ABOUT THIS EXERCISE ->
What lines of the data hold the string "elbow"? Copy them all.

:::

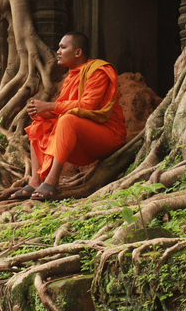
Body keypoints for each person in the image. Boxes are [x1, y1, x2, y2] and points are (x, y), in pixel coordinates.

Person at [10, 31, 127, 200]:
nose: (58, 51)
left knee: (68, 120)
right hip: (83, 140)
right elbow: (65, 109)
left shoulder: (98, 71)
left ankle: (52, 182)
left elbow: (88, 106)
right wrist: (43, 111)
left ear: (78, 52)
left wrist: (51, 106)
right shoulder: (71, 77)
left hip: (108, 136)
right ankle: (35, 181)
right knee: (40, 123)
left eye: (63, 47)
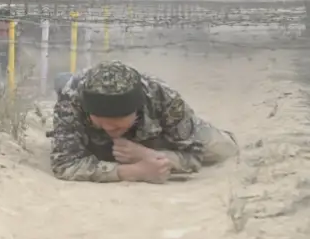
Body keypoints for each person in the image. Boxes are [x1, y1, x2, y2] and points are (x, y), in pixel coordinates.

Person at [51, 61, 239, 183]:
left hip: (156, 135)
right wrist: (133, 171)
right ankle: (64, 78)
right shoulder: (72, 98)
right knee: (63, 86)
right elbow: (64, 164)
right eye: (101, 123)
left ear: (137, 110)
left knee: (224, 149)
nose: (109, 129)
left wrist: (149, 154)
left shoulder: (163, 97)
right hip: (95, 138)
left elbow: (194, 155)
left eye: (116, 125)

:::

RESPONSE BELOW ->
right elbow: (65, 109)
left elbow: (88, 106)
right elbow: (64, 164)
left elbow: (194, 155)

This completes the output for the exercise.